I would argue strongly that District Line should be seen not as a product of Washington, but a portrait of our fair city. After all Bob is, by his own account, settled in Washington for now. Is he in it for the long haul, or is this where the artists finds himself now for inspiration? The Muse is aftera ll a fickle friend and has already carried our friend from his home state of New York to Minneapolis and New York City. Despite his impact on punk rock and his influence on thousands of bands, I am not sure I want this album to represent my city.

I remember seeing Bob Mould play on the stage of Fort Reno when he first moved to Washington DC some five years ago. His solo accoustic set of Husker Du, Sugar and solo songs was one of the greatest performances that hill top venue has ever seen.

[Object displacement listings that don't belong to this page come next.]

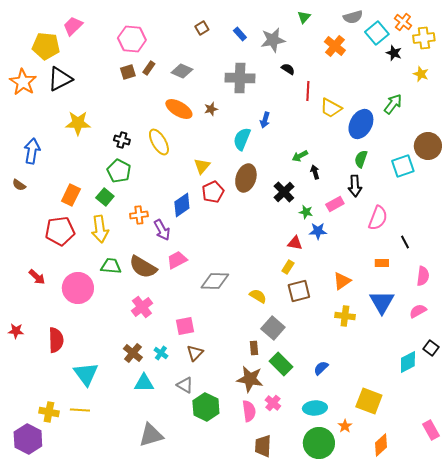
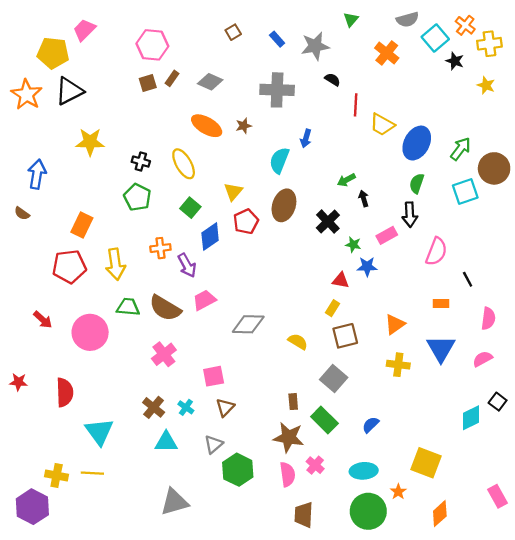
green arrow: (393, 104) -> (461, 149), moved
green square: (105, 197) -> (190, 208), moved
gray square: (273, 328) -> (334, 379), moved
gray triangle: (185, 385) -> (214, 444), turned 48

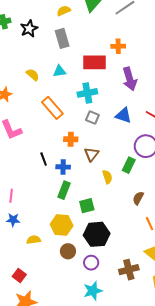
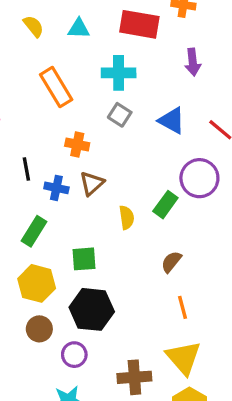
purple arrow: (130, 79) -> (193, 62), size x0.7
brown triangle: (91, 154) -> (92, 183), moved
green rectangle: (64, 190) -> (34, 231), moved

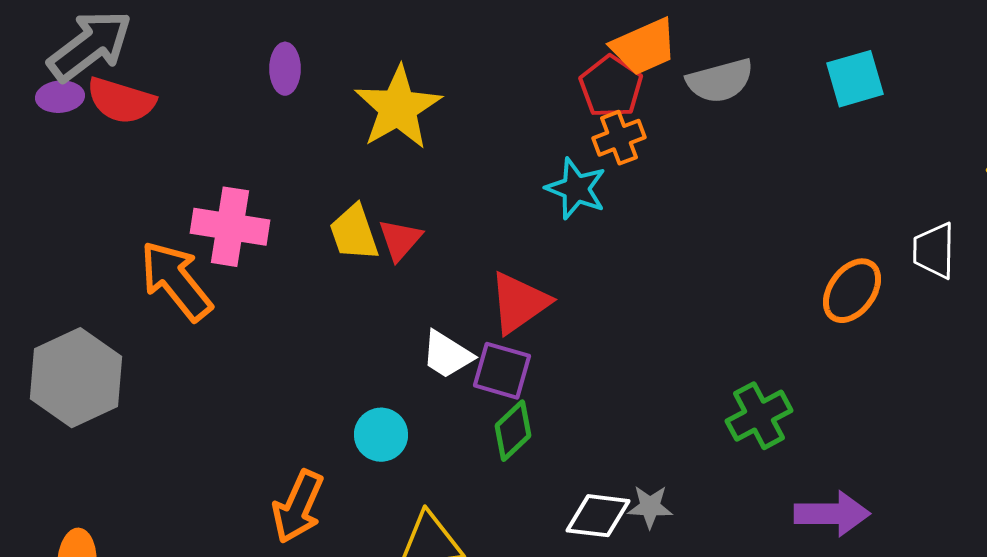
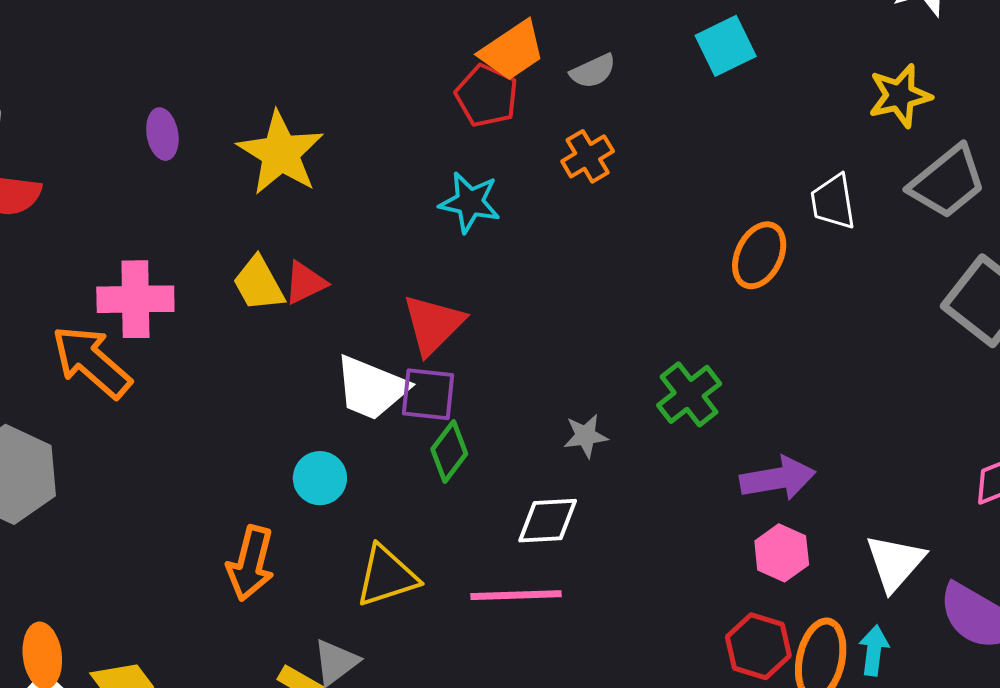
gray semicircle: (720, 81) -> (593, 71), size x0.7
orange cross: (619, 138) -> (588, 156), moved
red triangle: (400, 240) -> (305, 283), turned 33
white trapezoid: (447, 355) -> (371, 388), size x1.4
gray star: (650, 507) -> (586, 436), moved

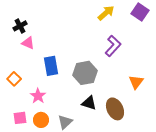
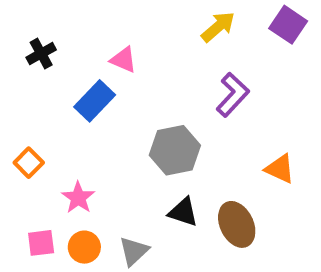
pink triangle: (28, 43) -> (123, 60), moved
blue rectangle: (51, 66) -> (95, 101), moved, turned 54
orange triangle: (136, 82) -> (280, 169), turned -42

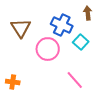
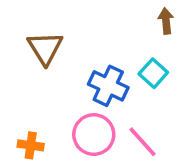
blue cross: (62, 25) -> (108, 86), moved
pink circle: (48, 49) -> (94, 135), moved

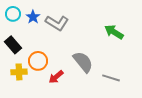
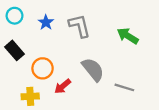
blue star: (33, 17) -> (46, 22), moved
gray L-shape: (57, 23) -> (80, 26), moved, turned -135
yellow cross: (19, 72) -> (30, 96), moved

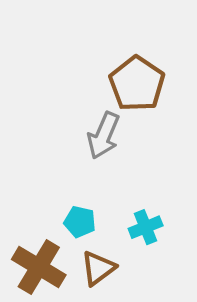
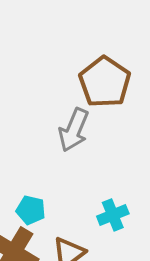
cyan pentagon: (80, 222) -> (31, 210), moved

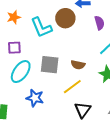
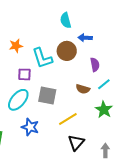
purple semicircle: (99, 23) -> (95, 65), moved
purple square: (14, 48) -> (24, 74), moved
brown semicircle: (78, 65) -> (83, 89), moved

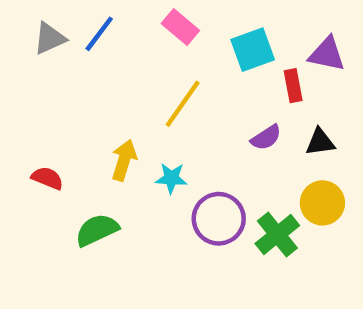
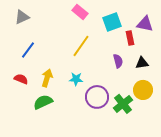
blue line: (99, 34) -> (28, 50), moved
purple semicircle: (266, 138) -> (118, 61), turned -72
yellow arrow: (124, 160) -> (47, 78), moved

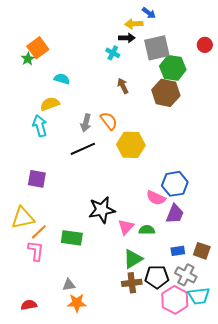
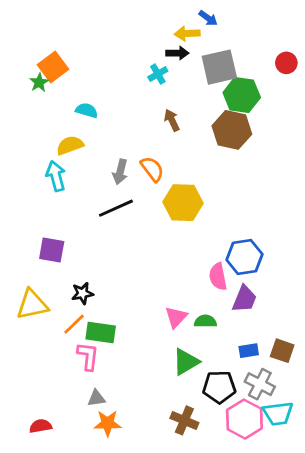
cyan cross: (113, 53) -> (158, 74), turned 32
pink semicircle: (156, 198) -> (218, 277), turned 54
black star: (102, 210) -> (82, 293), moved, size x0.6
orange line: (39, 232) -> (74, 324), moved
pink L-shape: (36, 251) -> (88, 356), moved
brown cross: (132, 283) -> (184, 420), moved, turned 30

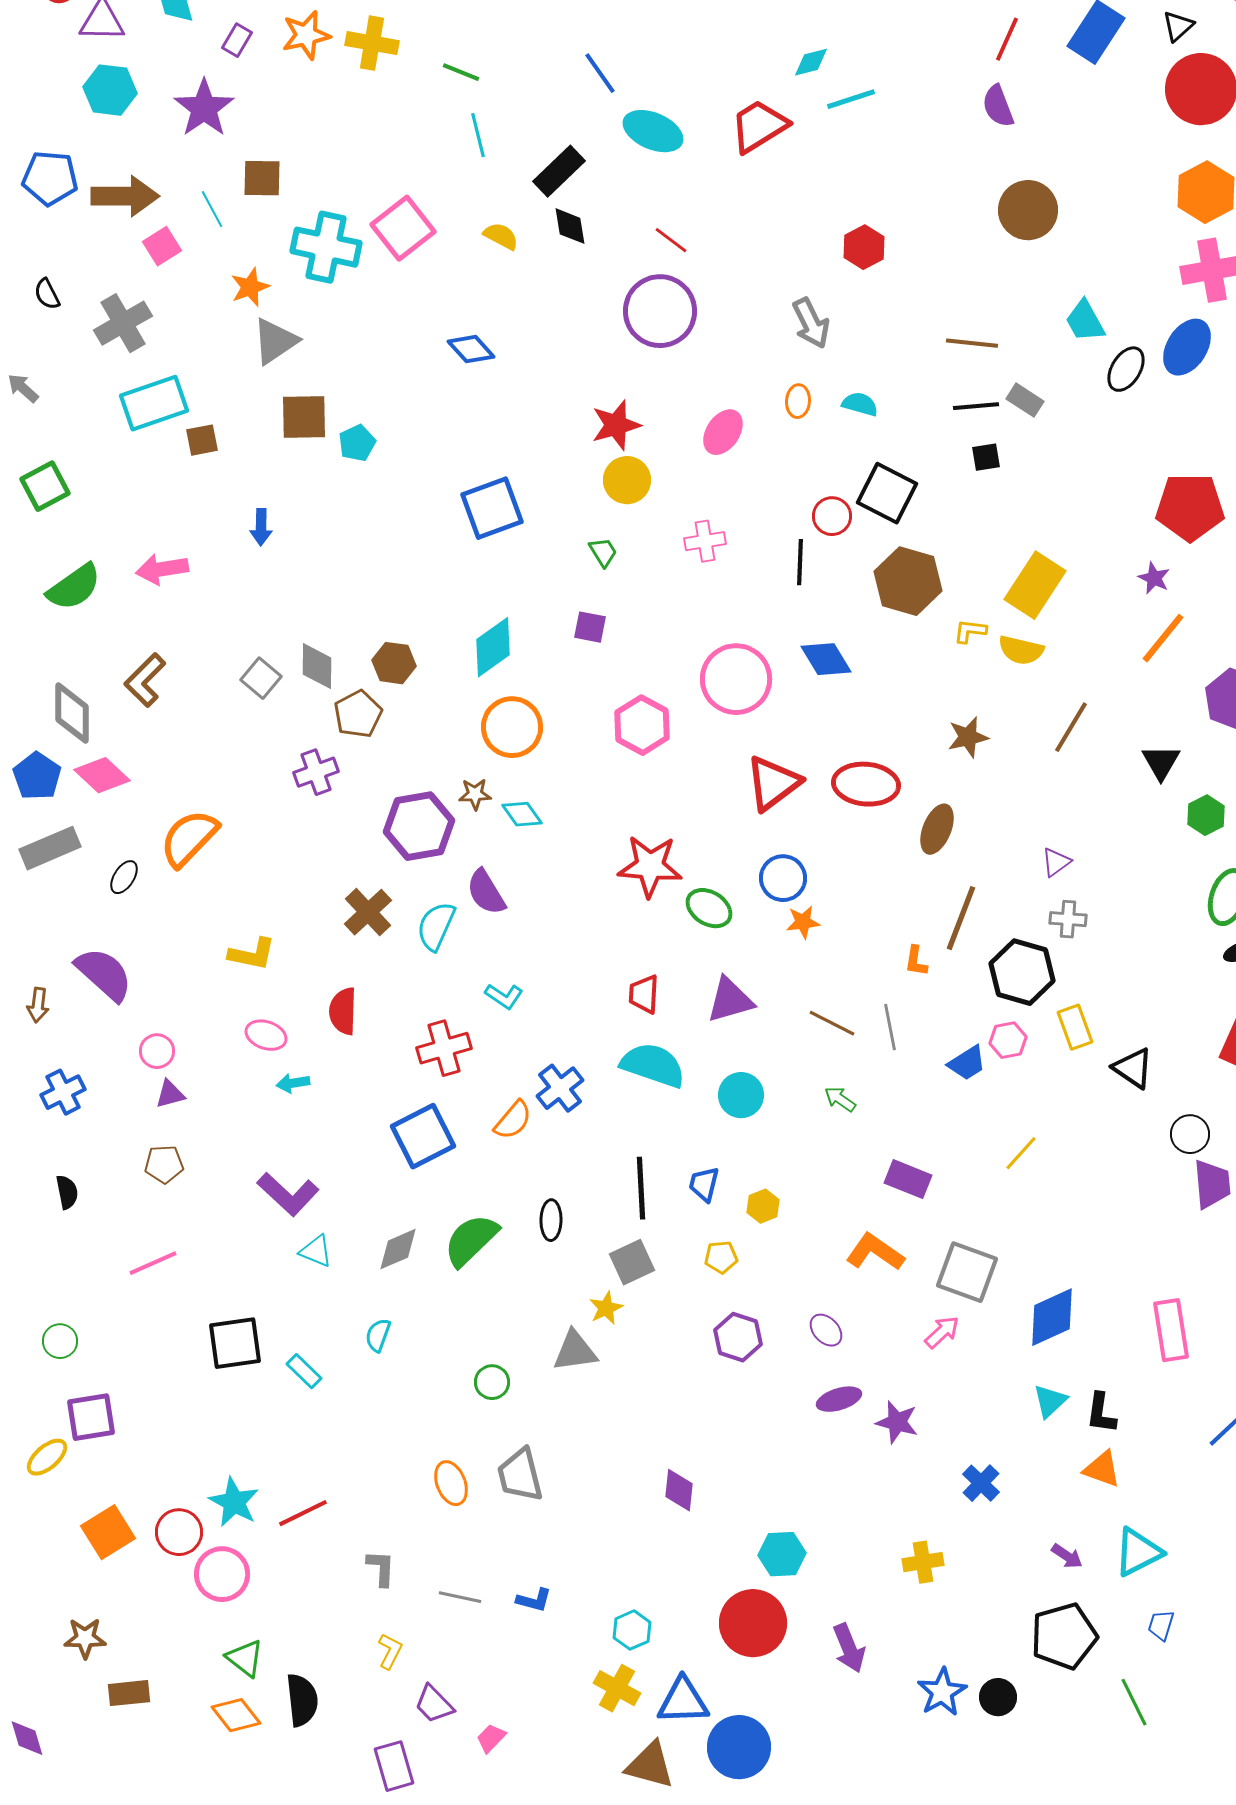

It is after all a stage of long and rich tradition that is perhaps the bridge from DC’s historic past to it’s unknown, but hopefully bright future. But even then, it was a surreal moment, seeing this icon of punk music and influence in my town where I cut my teeth. In fact, in the five years since, Mr. Mould has not given a repeat performance and that night becomes more dream-like each day. It’s hard to say if Bob Mould has had an impact on this city in a lasting way. Sure “Body of Song” is a fantastic piece of his own canon, but it’s hard to call it a part of the tradition of genre exploring music born here. Certainly he has created a popular, safe space for the gay and indie community to unite with his Blowoff parties, but I am not sure that adds much value to DC’s history.

Bob Mould’s music means a lot to me. His work with Husker DU is blisteringly honest, his work with Sugar is nothing short of pop perfection. I greatly admire his perspective on pop music, his desire to exist outside the potential vaccum of his legacy, and his continual out-put of fantastic music. But I also love the music of Washington DC very much and take it far too seriously as this rant is evidence of. The music of Washington DC has made me who I am, shaped my perspective on the world and my ear for music. The political fervor that I have expereinced at benefit shows has guided my world view and informed my personal politics. I take this shit dead fucking serious. I don’t play around with my words, thoughts and feelings on the city. And that is why I don’t want to rely on Bob Mould or District Line as a representative of my city. To do so would cast a cloud over the current activity that is struggling to find it’s place not only regionally, but nationally. There are kids making music in the nation’s capital that is nothing short of mind blowing. I am so greatful this confused town crossed between East Coast slick and southern town hospitality would attract one of my heros, but Washington DC needs to stand on it’s own two feet again, rising up mightily, ferociously and uniquely as it once did. This is the line that the District music community must re-draw and cross again and again.

About the Author:
The Good Governor is a 17 year resident of the ever expanding, undefined and grossly suburban region known as Northern Virginia. He has two (2) tattoo’s of the Washington DC City flag despite never oce residing with in the metropolis. He has see Fugazi a lot of times but maintains his favorite band from DC is The Most Secret Method. His upcomming EP will NOT be released on Dischord. But let’s face it, the best band on that label was from Baltimore.